Questioning whether issuing a prior restraint would amount to legislating by the courts, Marshall raised separation of powers concerns. He also felt that the government was overly vague when describing how the prior restraint was necessary for national security.
Dissent: Harlan felt that the Court should have showed more deference toward the executive branch and national security interests during wartime. He agreed with Burger that the decision had been reached too hastily.
This dissent mostly agreed with Harlan, citing similar concerns about the level of respect accorded to the President's handling of foreign affairs.
Minority (0): None (Per Curiam decision)
Prior restraints are rarely justified, even in matters of extreme government importance or national security, since they are among the most disfavored forms of restricting the freedom of speech. As noted above, the opinion has limited precedential value because of its distinctive circumstances and the absence of a majority opinion with detailed reasoning. It is mostly important as an indication of the significance accorded to the First Amendment by the Justices and an example of the wide-ranging philosophical perspectives on it.
Primary Holding: The First Amendment protects parodies of celebrities or other public figures, even if they are aimed to cause distress to their targets.

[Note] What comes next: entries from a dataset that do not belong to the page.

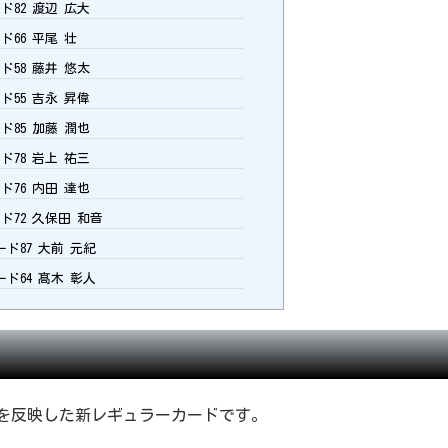
ド82 渡辺 広大
ド66 平尾 壮
ド58 藤井 悠太
ド55 吉永 昇偉
ド85 加藤 潤也
ド78 岩上 祐三
ド76 内田 達也
ド72 久保田 和音
ド87 大前 元紀
ド64 髙木 彰人
新データを反映した新レギュラーカードです。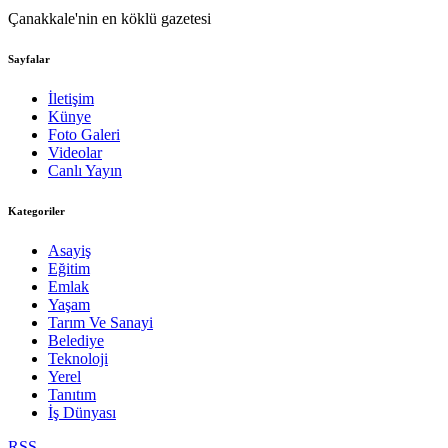
Çanakkale'nin en köklü gazetesi
Sayfalar
İletişim
Künye
Foto Galeri
Videolar
Canlı Yayın
Kategoriler
Asayiş
Eğitim
Emlak
Yaşam
Tarım Ve Sanayi
Belediye
Teknoloji
Yerel
Tanıtım
İş Dünyası
RSS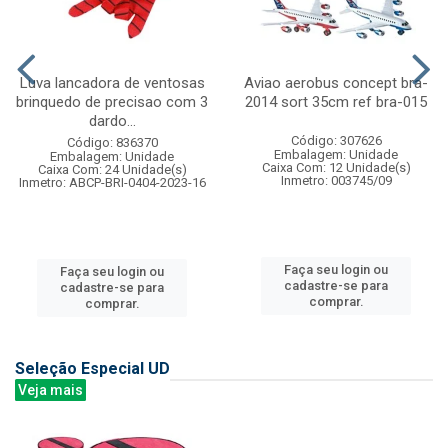
Luva lancadora de ventosas
Aviao aerobus concept bra-
brinquedo de precisao com 3
2014 sort 35cm ref bra-015
dardo...
Código: 307626
Código: 836370
Embalagem: Unidade
Embalagem: Unidade
Caixa Com: 12 Unidade(s)
Caixa Com: 24 Unidade(s)
Inmetro: 003745/09
Inmetro: ABCP-BRI-0404-2023-16
Faça seu login ou
Faça seu login ou
cadastre-se para
cadastre-se para
comprar.
comprar.
Seleção Especial UD
Veja mais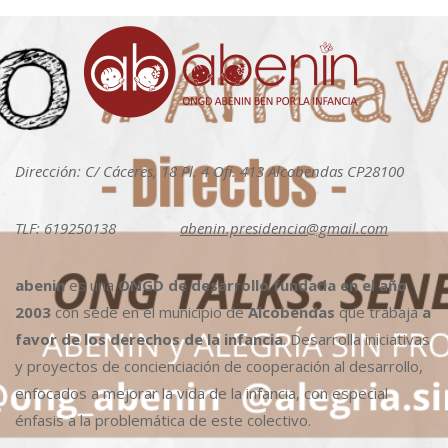
Dirección: C/ Cáceres, 18 Pl. 4 Ofi. 413 Alcobendas CP28100
TLF: 619250138
abenin.presidencia@gmail.com
abenin
es una
ONGD de desarrollo fundada en el año
2003
con sede en el municipio de
Alcobendas
que trabaja
a
favor de los derechos de la infancia
. Desarrolla iniciativas
y proyectos de concienciación de cooperación al desarrollo,
enfocados a mejorar la vida de la infancia, con especial
énfasis a la problemática de este colectivo.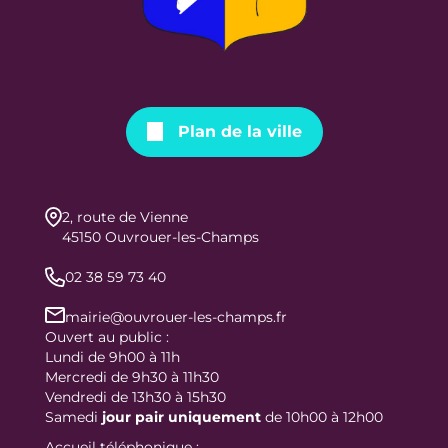
Plan de la ville
2, route de Vienne
45150 Ouvrouer-les-Champs
02 38 59 73 40
mairie@ouvrouer-les-champs.fr
Ouvert au public :
Lundi de 9h00 à 11h
Mercredi de 9h30 à 11h30
Vendredi de 13h30 à 15h30
Samedi
jour
pair uniquement
de 10h00 à 12h00
Accueil téléphonique :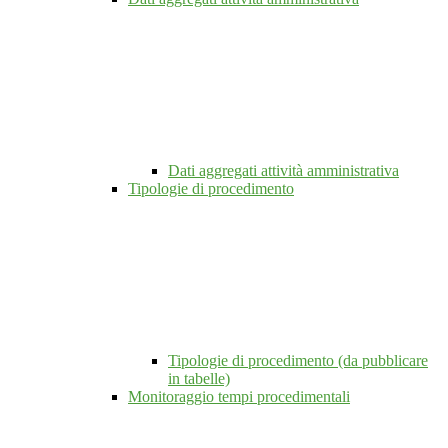
Dati aggregati attività amministrativa
Tipologie di procedimento
Tipologie di procedimento (da pubblicare
in tabelle)
Monitoraggio tempi procedimentali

A parody ad in Hustler Magazine, which was known for mature and explicit content, featured a fake interview with fundamentalist Protestant minister Jerry Falwell. The magazine based the parody on a Campari advertising campaign that consisted of alleged interviews with celebrities in which they talked about their first time drinking Campari, while using wordplays and double entendres to suggest that they were talking about the first time that they had sex. In Hustler's parody ad, the fake Falwell talked about having sex with his mother in an outhouse. The magazine was careful to include a disclaimer at the bottom of the page to remind readers that it was a parody, and it also listed the ad as "fiction" in its table of contents.
Not at all amused, Falwell brought a claim on three causes of action: invasion of privacy, libel, and the intentional infliction of emotional distress. The first cause of action dropped out through summary judgment, while the second cause of action was rejected by a jury because the ad was clearly marked as a parody. However, the jury found for Falwell on the claim for intentional infliction of emotional distress, for which he received $150,000 in damages.
Does the First Amendment's freedom of speech protection extend to the making of patently offensive statements about public figures, resulting perhaps in their suffering emotional distress?
Majority (9): The majority acknowledged that permitting broad First Amendment protections may lead to speech that is offensive or hurtful in its criticism of public figures. However, those protections remain in effect unless the speech is both false and made with actual malice. In other words, it must satisfy both the standard applied under state law and the standard in New York Times Co. v. Sullivan if the target is a public figure. This reasoning does not apply to speech that targets private citizens.
Rehnquist was not persuaded that the First Amendment should be cast aside when a parody was particularly outrageous, since this will be hard to apply consistently across many juries and jurisdictions. Something that is obscene does not receive First Amendment protection, but material that falls short of meeting the Court's definition of obscenity cannot be further separated into what is outrageous and what is acceptable.
Minority (0): None (unanimous decision)
This decision suggests that the malice standard for defamation claims does not apply effectively to parody, while elaborating what that standard means in other contexts.
The two protagonists of this case, Falwell and Hustler publisher Larry Flynt, later became friends and toured colleges to debate the First Amendment and morality.